> Excerpt to read
Office raid in search for man who took Kate snaps
POLICE raided the Paris headquarters of the French magazine yesterday 'Closer' as they hunted the photographer who captured the Duchess of Cambridge topless.
Detectives confirmed that they were looking for information "which might lead to the identity" of the paparazzo responsible.
The investigation was launched by prosecutors in the French capital on Monday. Prince William and his wife Kate later won an injunction preventing further distribution of the images.
But Christophe Bigot, a barrister who specialises in media law, questioned the legality of the police raid.
The confidentiality of journalistic sources, which include photographers, are strictly protected by French law.
"In the case of William and Kate, I do not see how a prosecutor could justify a search of 'Closer'," Mr Bigot told the newspaper 'Le Figaro'.
On Tuesday, judges ordered 'Closer' to hand over all files containing the images to representatives of the couple within 24 hours, but there was no order to name the photographer.
But the controversy shows no signs of ending as a Swedish magazine also published the topless photos of Kate yesterday and its sister publication in Denmark said it would do the same later this week.
"It is nothing new to us to publish nude photos of celebrities on holiday," said Carina Lofkvist, the chief editor of the Swedish magazine.
She said actresses Demi Moore and Sharon Stone have done it and model Kate Moss have previously appeared half-naked in the magazine.
Meanwhile, the royal couple's nine-day South Pacific tour came to an end in Australia yesterday. Kate spent less than three hours on Australian soil on her first visit to the country.

> Record set
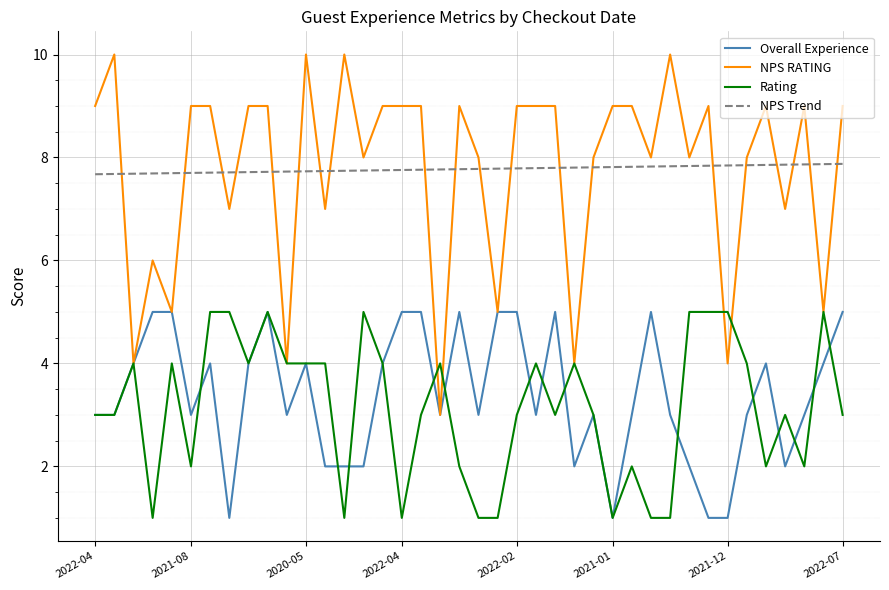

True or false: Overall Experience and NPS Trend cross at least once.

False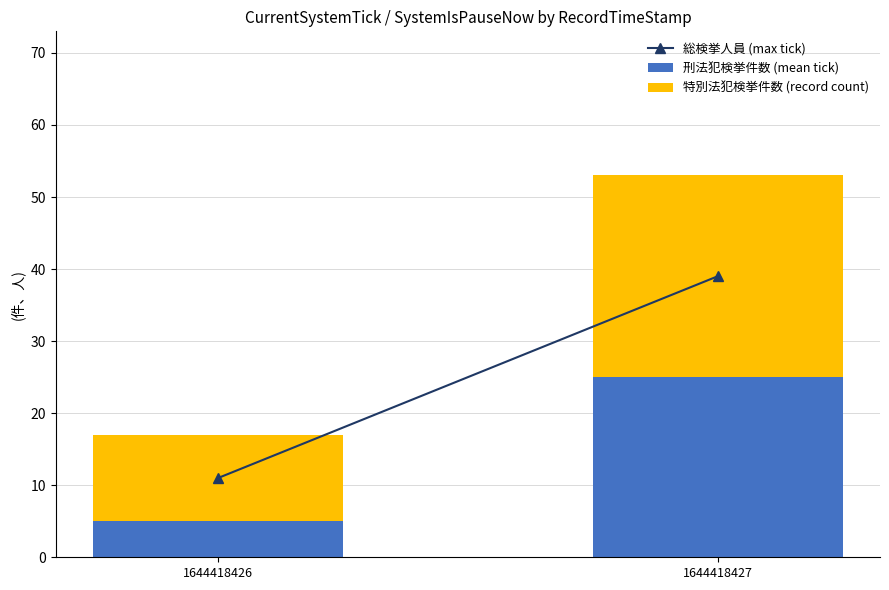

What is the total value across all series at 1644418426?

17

> What you will do
- a) In the news report about the Kate photos, how long did judges give the magazine to hand over the files containing the images?
- b) Write the next part of the news report about the Kate photos, starting after its final sentence.

> Solved tasks
- a) Within 24 hours.

- b)
The duke and duchess, on their way home from their overseas tour, were met in Brisbane by British consular staff who had placed a small square of red carpet on the runway.
Once at their terminal, the duke, who has been to Australia several times, and his wife delighted travellers by walking through a public area on their way to a VIP suite.
As they came up an escalator into departures, surprised passengers scrabbled for their cameras as the couple waved and the duke shook hands with a young boy.
Among those taking pictures of the duchess was Shelley Jelonek (35), an Australian who was also on her way to London. She said of the duchess: "She looked amazing, she is so graceful."
Members of her family had come to the airport to see her off, including her nephew Cameron Young (11), who had taken the day off school.
Ms Jelonek said Cameron thought the duke was "really cool". She added: "The kids were really excited to see royalty in real life. The royal family is going through a resurgence in popularity here, mainly because of those two."
Earlier in the day the royal couple were presented with models of a traditional canoe and house by islanders in Tuvalu as they left the final stop of their tour.
A royal source said the couple had thoroughly enjoyed the voyage, adding: "They had one objective -- to celebrate the queen's diamond jubilee.
"It's not for us to judge whether that was a success or not. From their point of view they felt able to do her life, and the diversity of the nations she represents, justice." (© Daily Telegraph, London)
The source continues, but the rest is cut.